- Task requirements -
Reproduce everything in the listing below from the line containing "Write a lens line for" down to the line containing "dist [-0.014728, 0.000268]", including both of those lines, and leave out the pictures.

- Data supplied -
-=-=-=-=-
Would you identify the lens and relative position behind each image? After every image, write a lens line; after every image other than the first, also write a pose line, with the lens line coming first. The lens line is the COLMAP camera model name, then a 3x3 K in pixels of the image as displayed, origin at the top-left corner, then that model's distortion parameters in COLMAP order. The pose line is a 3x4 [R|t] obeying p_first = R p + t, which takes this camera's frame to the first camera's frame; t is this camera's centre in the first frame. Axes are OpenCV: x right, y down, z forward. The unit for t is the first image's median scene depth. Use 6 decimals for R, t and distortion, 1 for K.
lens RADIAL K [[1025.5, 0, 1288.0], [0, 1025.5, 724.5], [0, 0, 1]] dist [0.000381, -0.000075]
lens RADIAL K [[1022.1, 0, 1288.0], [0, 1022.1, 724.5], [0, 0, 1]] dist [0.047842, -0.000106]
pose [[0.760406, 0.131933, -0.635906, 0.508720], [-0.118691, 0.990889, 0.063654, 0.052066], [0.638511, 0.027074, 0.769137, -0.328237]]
-=-=-=-=-
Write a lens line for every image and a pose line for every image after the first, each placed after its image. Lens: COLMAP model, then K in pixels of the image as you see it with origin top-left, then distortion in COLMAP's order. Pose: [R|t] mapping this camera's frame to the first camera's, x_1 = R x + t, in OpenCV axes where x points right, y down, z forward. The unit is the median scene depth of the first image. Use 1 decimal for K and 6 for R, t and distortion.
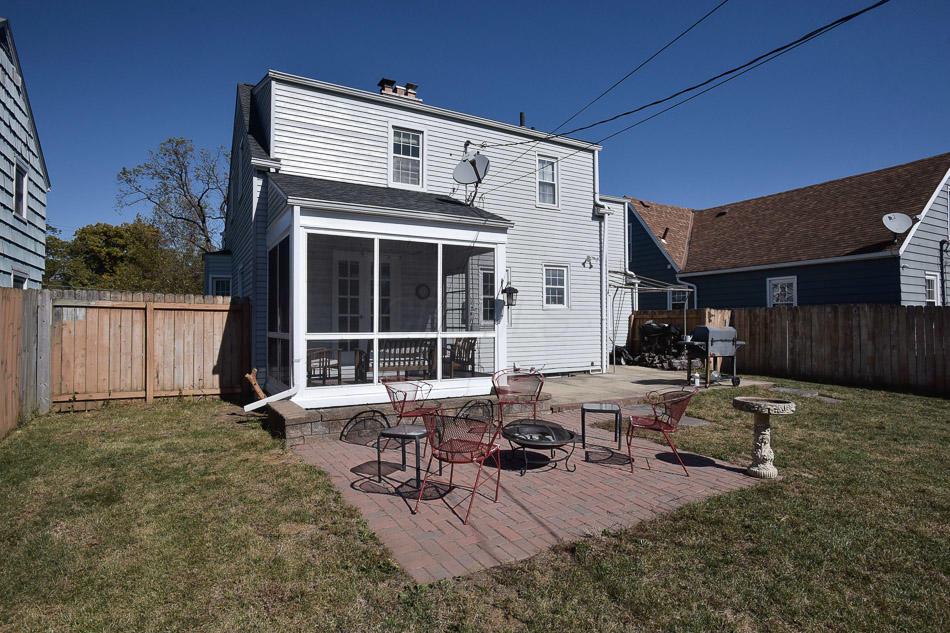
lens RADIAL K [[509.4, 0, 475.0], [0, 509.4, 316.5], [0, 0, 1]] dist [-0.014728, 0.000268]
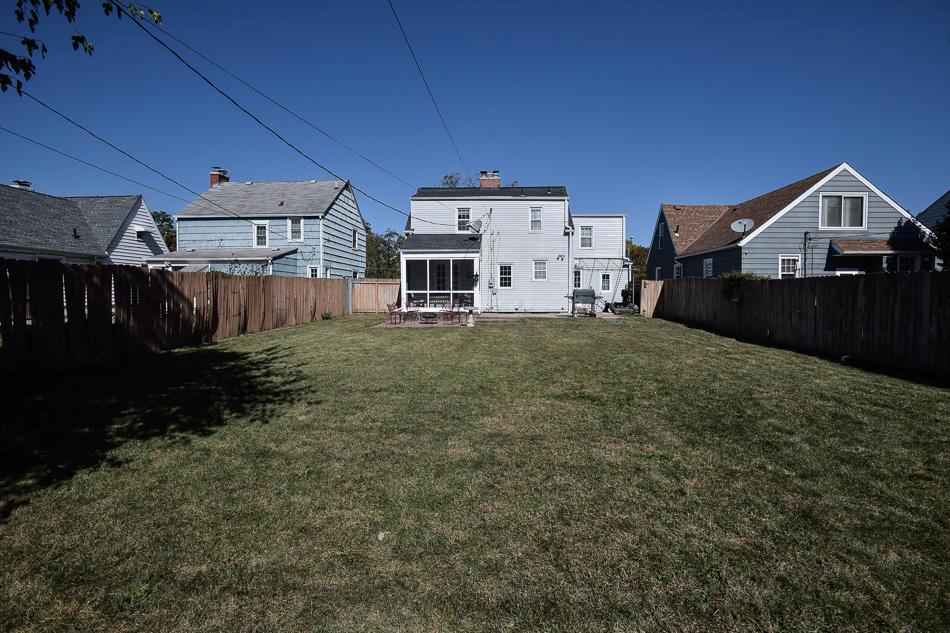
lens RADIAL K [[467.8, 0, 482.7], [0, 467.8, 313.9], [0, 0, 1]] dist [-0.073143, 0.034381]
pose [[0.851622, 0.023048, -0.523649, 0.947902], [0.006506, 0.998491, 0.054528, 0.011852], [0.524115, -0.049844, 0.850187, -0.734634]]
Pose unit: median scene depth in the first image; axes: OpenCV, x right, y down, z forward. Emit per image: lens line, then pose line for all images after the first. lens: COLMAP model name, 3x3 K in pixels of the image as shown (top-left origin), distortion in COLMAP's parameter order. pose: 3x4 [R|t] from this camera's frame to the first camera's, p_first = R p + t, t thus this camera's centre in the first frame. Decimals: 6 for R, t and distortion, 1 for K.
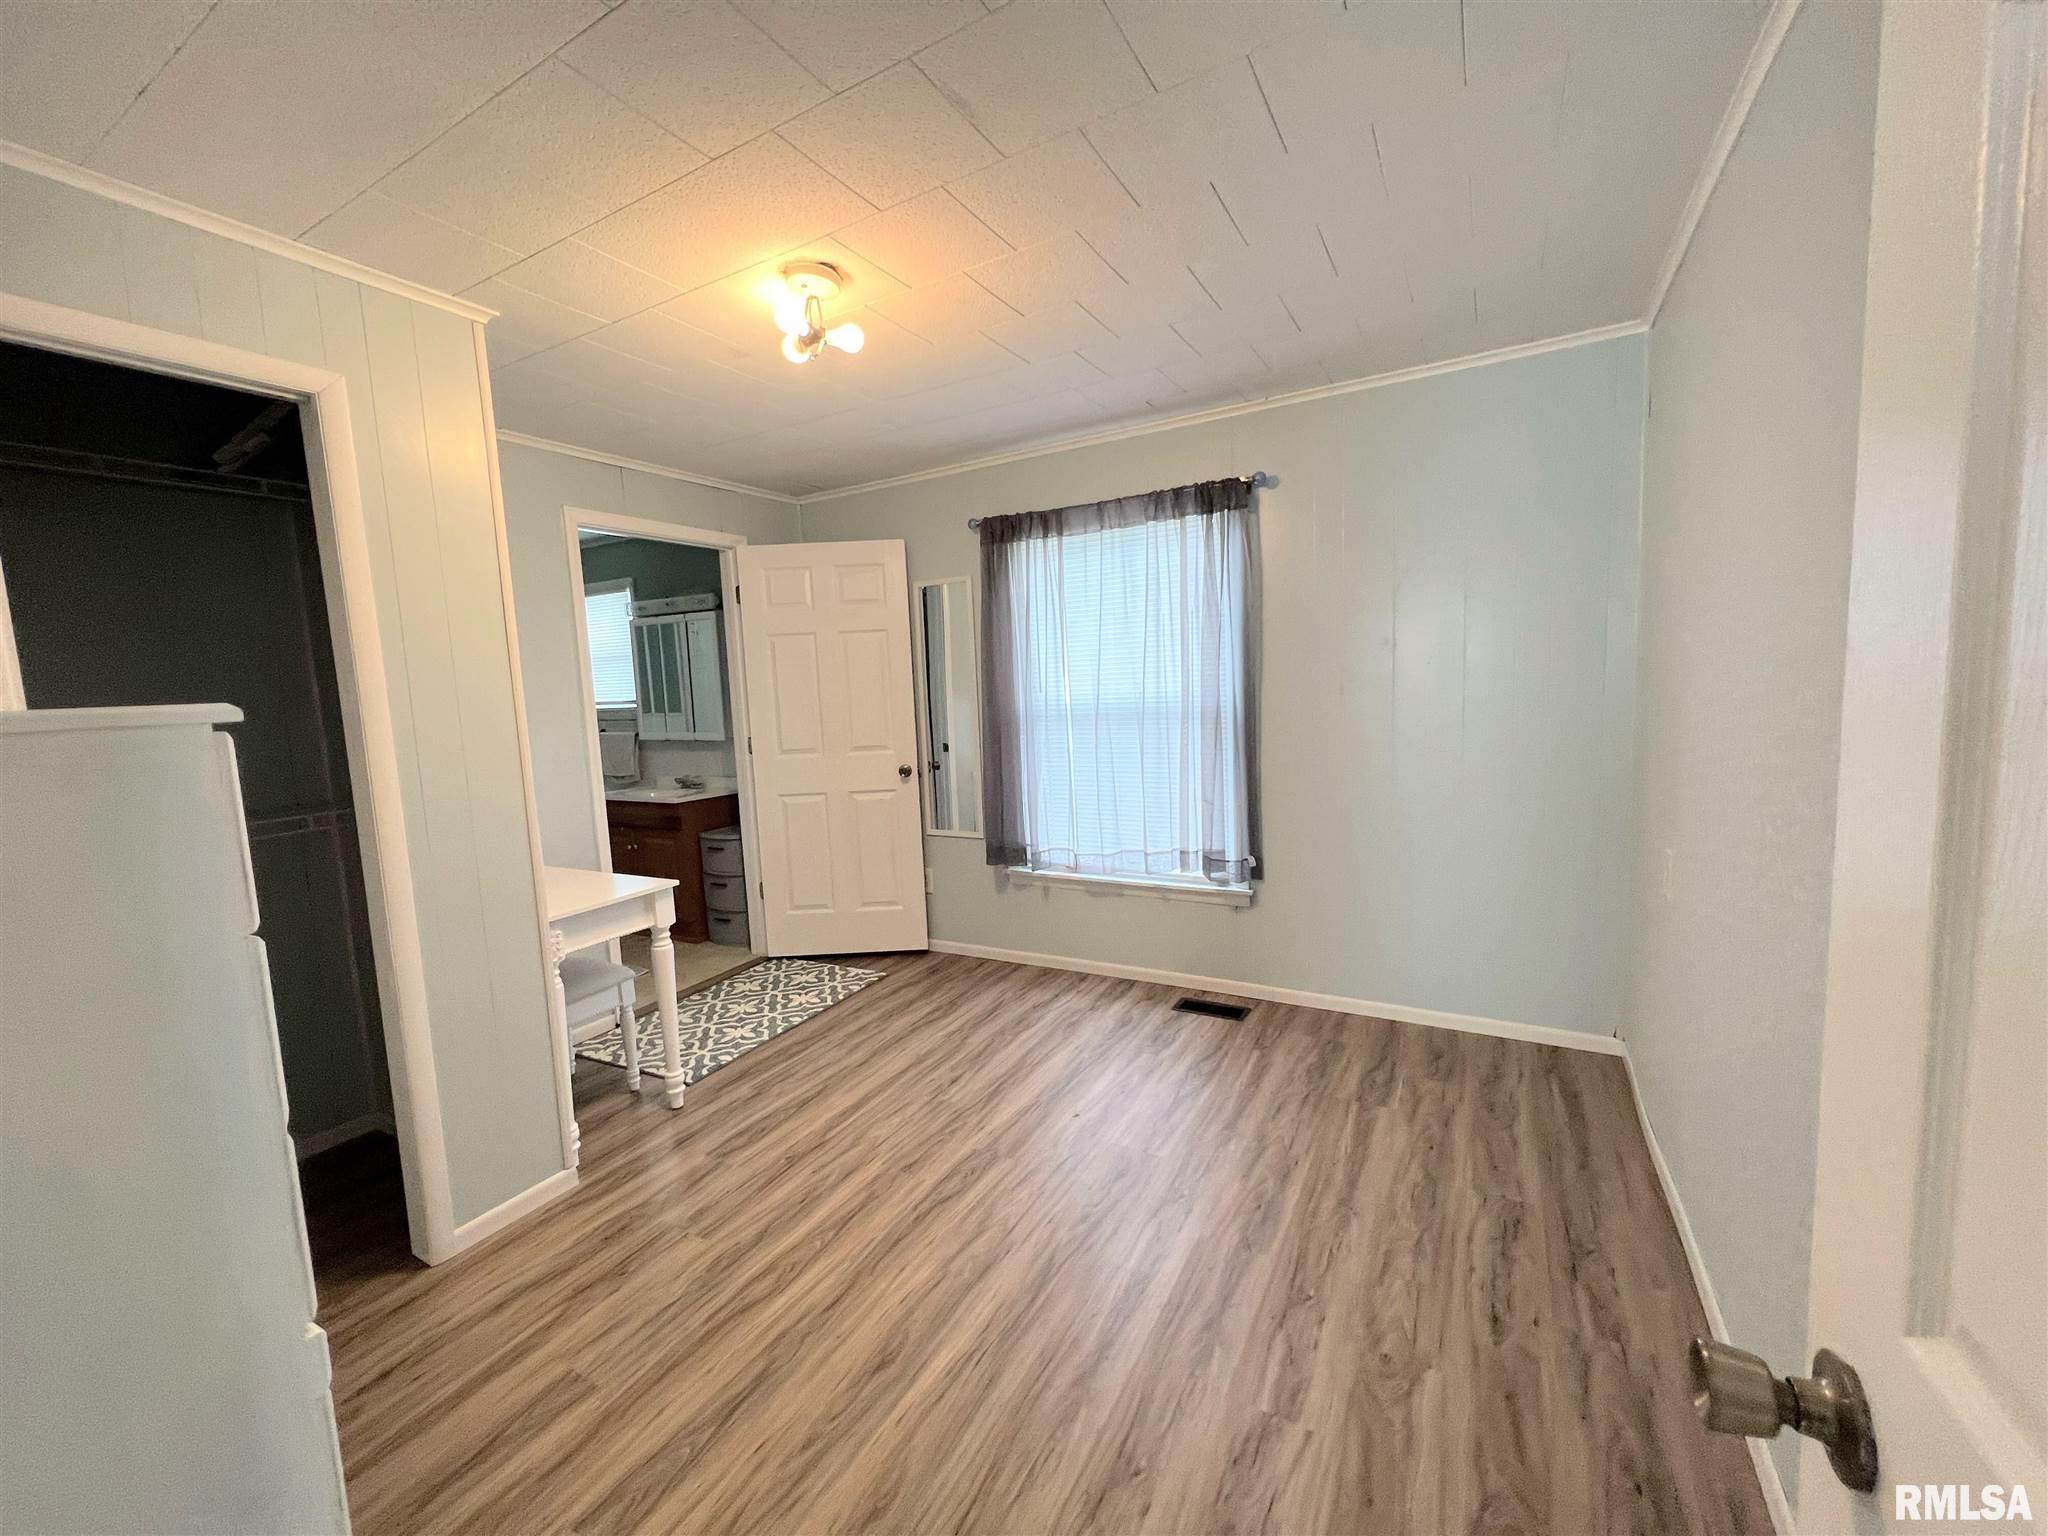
-=-=-=-=-
- Expected answer -
Write a lens line for every image and a pose line for every image after the first, each placed after its image. Lens: COLMAP model, then K in pixels of the image as you see it with origin top-left, then distortion in COLMAP's order. Pose: [R|t] mapping this camera's frame to the first camera's, x_1 = R x + t, in OpenCV axes where x points right, y down, z forward. The unit is the median scene depth of the first image. Use 1 decimal for K and 6 for R, t and distortion.
lens RADIAL K [[509.4, 0, 475.0], [0, 509.4, 316.5], [0, 0, 1]] dist [-0.014728, 0.000268]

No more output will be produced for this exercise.